Estou aqui em Lagona Sereia-Mar. Talvez vocês ainda se lembram daquele amigalhaço meu, o Nzuá-diá-Ngone, «João Lixado», personagem duma minha crónica faz já algum tempo. Ele é cidadão de pleno direito de Lagona Sereia-Mar, uma espécie de Cidade-Estado, tipo Singapura, mas tão mítica quanto o antigo Reino de Prestes João, que diziam embrenhado entre as Sírias e os Iraques de antanho, hoje territórios incendiados por guerras intermináveis.
POR: Arnaldo Goreva
Tudo o que sei é que a Pátria do Ngone é insular, mas ninguém vos dirá de que mares. A curiosidade curiosa mesmo é que também tem uma Mutamba e o seu Largozinho do Pelourinho. Ah, disso vocês também se lembram, ou não?! Pois estou cá em Lagona Sereia- Mar tirando uma sabática dos estresses urbano, humano, financeiro, religioso, social e político daí. Aqui a vida ainda é serena, límpida, higiénica, impoluta. Pode-se afirmar de boca cheia que eles aqui gozam da verdadeira «qualidade de vida». «Não é ficção de cinema», como cantou Dom Caetano.

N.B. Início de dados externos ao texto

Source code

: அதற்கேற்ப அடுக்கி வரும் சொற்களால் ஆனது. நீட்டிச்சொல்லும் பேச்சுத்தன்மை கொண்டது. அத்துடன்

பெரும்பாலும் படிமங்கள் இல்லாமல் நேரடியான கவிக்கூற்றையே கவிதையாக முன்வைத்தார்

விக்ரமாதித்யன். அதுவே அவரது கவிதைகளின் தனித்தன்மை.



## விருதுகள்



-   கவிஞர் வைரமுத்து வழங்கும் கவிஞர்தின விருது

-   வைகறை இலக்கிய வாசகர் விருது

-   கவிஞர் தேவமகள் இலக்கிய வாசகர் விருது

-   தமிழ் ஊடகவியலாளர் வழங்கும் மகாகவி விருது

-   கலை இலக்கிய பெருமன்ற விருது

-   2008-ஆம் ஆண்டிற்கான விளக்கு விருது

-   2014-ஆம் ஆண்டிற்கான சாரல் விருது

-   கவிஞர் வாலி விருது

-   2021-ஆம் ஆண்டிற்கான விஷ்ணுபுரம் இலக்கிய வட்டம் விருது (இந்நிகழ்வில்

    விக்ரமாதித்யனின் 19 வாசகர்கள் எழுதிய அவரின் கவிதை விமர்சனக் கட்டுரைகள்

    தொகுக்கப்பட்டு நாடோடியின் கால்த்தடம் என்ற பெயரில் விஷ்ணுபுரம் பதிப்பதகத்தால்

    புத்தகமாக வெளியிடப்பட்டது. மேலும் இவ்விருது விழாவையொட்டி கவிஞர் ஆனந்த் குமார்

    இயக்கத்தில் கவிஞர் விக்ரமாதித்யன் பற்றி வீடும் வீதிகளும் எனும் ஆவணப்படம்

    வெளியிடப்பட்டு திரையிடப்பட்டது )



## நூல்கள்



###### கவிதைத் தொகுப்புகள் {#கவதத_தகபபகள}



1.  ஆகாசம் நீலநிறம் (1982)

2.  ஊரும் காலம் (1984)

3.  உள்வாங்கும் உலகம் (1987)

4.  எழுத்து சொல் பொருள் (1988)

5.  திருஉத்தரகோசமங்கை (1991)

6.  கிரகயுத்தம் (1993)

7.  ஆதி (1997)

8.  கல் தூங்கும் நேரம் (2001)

Outra coisa, aqui a educação é séria. Num dos bancos da Mutamba deles onde estou sentado, tenho à direita uma jovem estudante, e à esquerda um ancião (aqui é proibido chamar velho ou velha às pessoas, dá multa pesada!) lendo descontraidamente o seu livro. Ah, o que lêem? Oh, pasmem-se; a menina, o romance autobiográfico de Simone de Beauvoir: «Mémoires d’une jeune fille rangée »; e o kota (soa mais suave que velho): «O Ministro», romance de Uanhenga Xitu, numa edição de 1990, das Edições ASA para União dos Escritores Angolanos.

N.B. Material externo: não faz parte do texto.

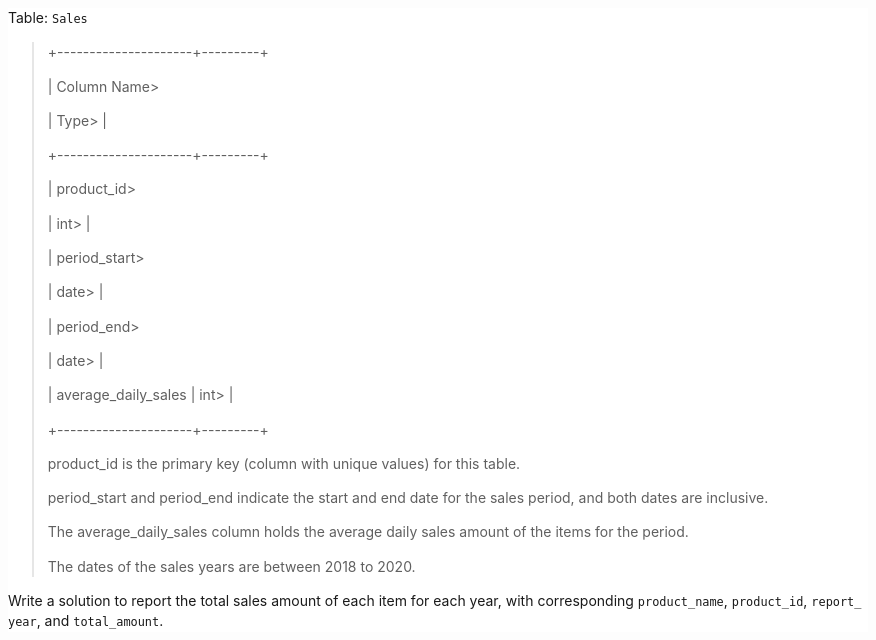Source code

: 

Table: `Sales`

> 
> 
> 
> 
> 
> +---------------------+---------+
> 
> | Column Name> 
> > 
>  | Type> 
> |
> 
> +---------------------+---------+
> 
> | product_id> 
> > 
>   | int> 
>  |
> 
> | period_start> 
> > 
> | date> 
> |
> 
> | period_end> 
> > 
>   | date> 
> |
> 
> | average_daily_sales | int> 
>  |
> 
> +---------------------+---------+
> 
> product_id is the primary key (column with unique values) for this table. 
> 
> period_start and period_end indicate the start and end date for the sales period, and both dates are inclusive.
> 
> The average_daily_sales column holds the average daily sales amount of the items for the period.
> 
> The dates of the sales years are between 2018 to 2020.
> 
> 



Write a solution to report the total sales amount of each item for each year,
with corresponding `product_name`, `product_id`, `report_year`, and
`total_amount`.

Fiquei boquiaberto, o mundo é mesmo redondo, fugir das coisas é mbora ilusão, hão-de estar à nossa espera, querendo ou não, no outro recanto do mundo. Eu, como bom kaluanda que sou, estava com os olhos grudados no telemóvel, nadando nas águas pútridas e malandras do meu facebook. Mas qual é quê? Uanhenga Xitu faz cócegas na cachimónia. Não resisti. Zongolei na leitura do ancião (azar não custa, é melhor evitar multa, e logo aqui nas estranjas!). Estava ele a ler um poema enxertado na Introdução do romance. Uanhenga, poeta? Mas o pior não está aí. Não é que ao tal poema Uanhenga deu o título de PUEMA! Na boleia da leitura alheia descobri que o poema/puema fora publicado em primeira mão na revista ANGOLENSE nº 105, de 11 de Dezembro de 1976. Abaixo deixo- vos dois excertos do longo poema/ puema (decorei-os de relance, o clima daqui favorece a memorização), que vocês vão certamente adorar: (…)

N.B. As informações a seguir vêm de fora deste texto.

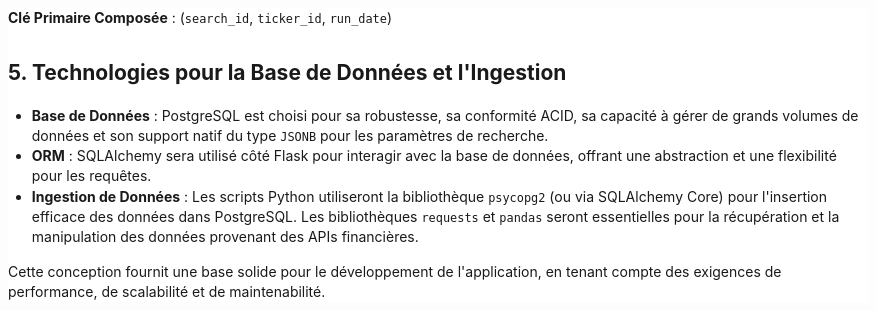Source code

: **Clé Primaire Composée** : (`search_id`, `ticker_id`, `run_date`)

## 5. Technologies pour la Base de Données et l'Ingestion

*   **Base de Données** : PostgreSQL est choisi pour sa robustesse, sa conformité ACID, sa capacité à gérer de grands volumes de données et son support natif du type `JSONB` pour les paramètres de recherche.
*   **ORM** : SQLAlchemy sera utilisé côté Flask pour interagir avec la base de données, offrant une abstraction et une flexibilité pour les requêtes.
*   **Ingestion de Données** : Les scripts Python utiliseront la bibliothèque `psycopg2` (ou via SQLAlchemy Core) pour l'insertion efficace des données dans PostgreSQL. Les bibliothèques `requests` et `pandas` seront essentielles pour la récupération et la manipulation des données provenant des APIs financières.

Cette conception fournit une base solide pour le développement de l'application, en tenant compte des exigences de performance, de scalabilité et de maintenabilité.

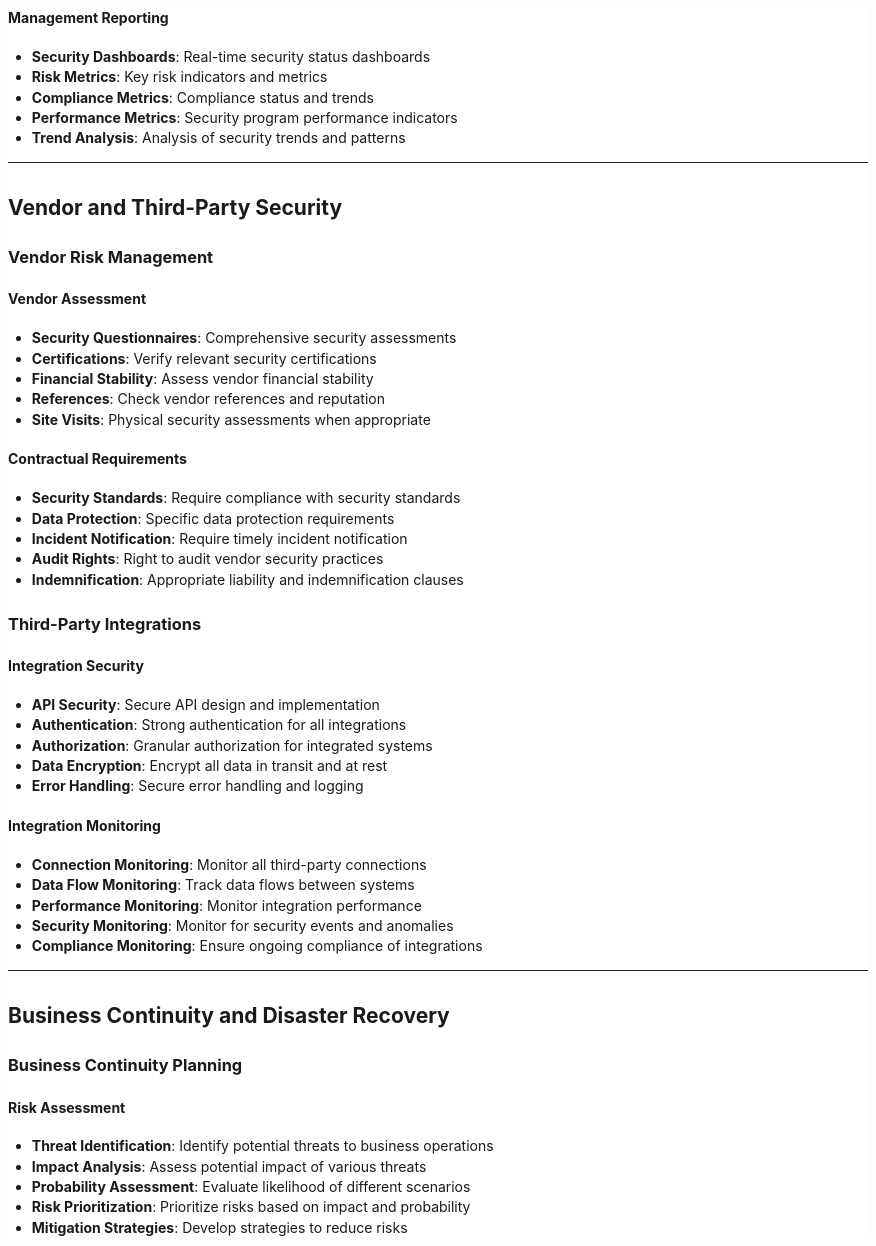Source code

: #### Management Reporting
- **Security Dashboards**: Real-time security status dashboards
- **Risk Metrics**: Key risk indicators and metrics
- **Compliance Metrics**: Compliance status and trends
- **Performance Metrics**: Security program performance indicators
- **Trend Analysis**: Analysis of security trends and patterns

---

## Vendor and Third-Party Security

### Vendor Risk Management

#### Vendor Assessment
- **Security Questionnaires**: Comprehensive security assessments
- **Certifications**: Verify relevant security certifications
- **Financial Stability**: Assess vendor financial stability
- **References**: Check vendor references and reputation
- **Site Visits**: Physical security assessments when appropriate

#### Contractual Requirements
- **Security Standards**: Require compliance with security standards
- **Data Protection**: Specific data protection requirements
- **Incident Notification**: Require timely incident notification
- **Audit Rights**: Right to audit vendor security practices
- **Indemnification**: Appropriate liability and indemnification clauses

### Third-Party Integrations

#### Integration Security
- **API Security**: Secure API design and implementation
- **Authentication**: Strong authentication for all integrations
- **Authorization**: Granular authorization for integrated systems
- **Data Encryption**: Encrypt all data in transit and at rest
- **Error Handling**: Secure error handling and logging

#### Integration Monitoring
- **Connection Monitoring**: Monitor all third-party connections
- **Data Flow Monitoring**: Track data flows between systems
- **Performance Monitoring**: Monitor integration performance
- **Security Monitoring**: Monitor for security events and anomalies
- **Compliance Monitoring**: Ensure ongoing compliance of integrations

---

## Business Continuity and Disaster Recovery

### Business Continuity Planning

#### Risk Assessment
- **Threat Identification**: Identify potential threats to business operations
- **Impact Analysis**: Assess potential impact of various threats
- **Probability Assessment**: Evaluate likelihood of different scenarios
- **Risk Prioritization**: Prioritize risks based on impact and probability
- **Mitigation Strategies**: Develop strategies to reduce risks
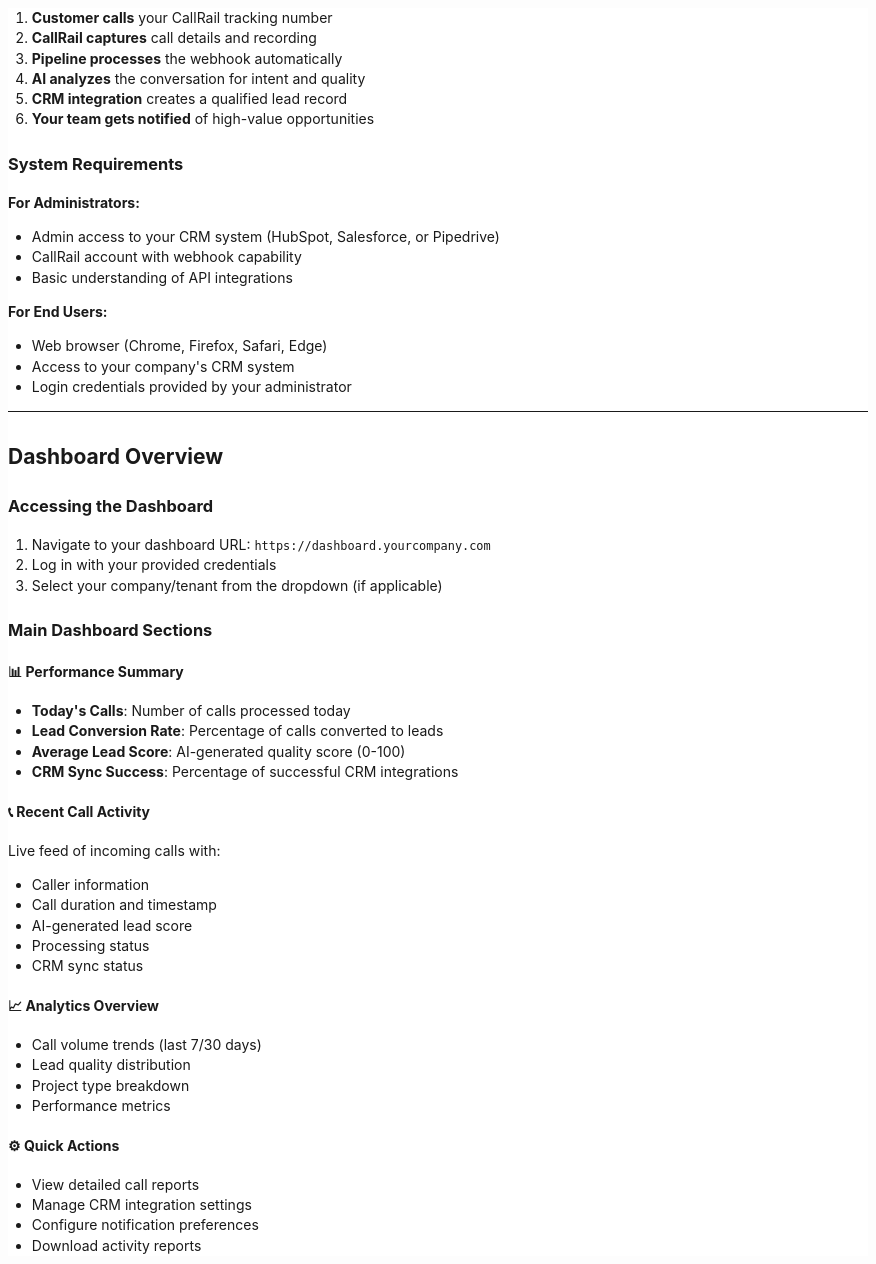 1. **Customer calls** your CallRail tracking number
2. **CallRail captures** call details and recording
3. **Pipeline processes** the webhook automatically
4. **AI analyzes** the conversation for intent and quality
5. **CRM integration** creates a qualified lead record
6. **Your team gets notified** of high-value opportunities

### System Requirements

**For Administrators:**
- Admin access to your CRM system (HubSpot, Salesforce, or Pipedrive)
- CallRail account with webhook capability
- Basic understanding of API integrations

**For End Users:**
- Web browser (Chrome, Firefox, Safari, Edge)
- Access to your company's CRM system
- Login credentials provided by your administrator

---

## Dashboard Overview

### Accessing the Dashboard

1. Navigate to your dashboard URL: `https://dashboard.yourcompany.com`
2. Log in with your provided credentials
3. Select your company/tenant from the dropdown (if applicable)

### Main Dashboard Sections

#### 📊 **Performance Summary**
- **Today's Calls**: Number of calls processed today
- **Lead Conversion Rate**: Percentage of calls converted to leads
- **Average Lead Score**: AI-generated quality score (0-100)
- **CRM Sync Success**: Percentage of successful CRM integrations

#### 📞 **Recent Call Activity**
Live feed of incoming calls with:
- Caller information
- Call duration and timestamp
- AI-generated lead score
- Processing status
- CRM sync status

#### 📈 **Analytics Overview**
- Call volume trends (last 7/30 days)
- Lead quality distribution
- Project type breakdown
- Performance metrics

#### ⚙️ **Quick Actions**
- View detailed call reports
- Manage CRM integration settings
- Configure notification preferences
- Download activity reports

Eu sou o único pUeta de kimbundu que se escreve com “U” no primeiro ano da independência porque com “O” seria um pUeta com boca fechada e não gritaria o “VIVA ANGOLA” “Olá gatuno selecto, de pianinho” “Olá camanguista do-raio” “Olá reaça sem carne no cu” toda na barriga de cuca-nocal (…) – Camaradas, passaporte ou “salvo-conduz” e passa pr’aqui se não tem… – Eu não tenho sou prima do Comandante – Também sou irmã do Comissário – Também eu, sou amiga do Ministro. … e o pUeta de kimbundu sem medo deu um grito que partiu os vidros: – Abaixo os privilégios, guarda-do-Poder-Popular peço cangá-las e kiongá-las! (…) Ora, pra não arranjar maka, porque aqui em Lagona Sereia- Mar zongolar é crime, mergulhei de novo nas lamas do meu facebook, onde uma amiga tarada postou uma foto retratando o perfil obsceno da sua mbunda avantajada. Larguei uma gargalhada explosiva que estilhaçou a paz dos anjos reinante neste paraíso insular. As mulheres daqui, incluindo a jovem leitora que acaba de se ir embora, têm rabos achatados. Inda bem que aqui, em Lagona Sereia- Mar, não há essas coisas de Março- Mulher; mesmo se a alguém ocorresse ler esta crónica, o que disse há pouco sobre elas não ia dar de maneira nenhuma em multa. Ainda bem que os conceitos de beleza não são de todo universais! Akuetuenu mahézuéé!!!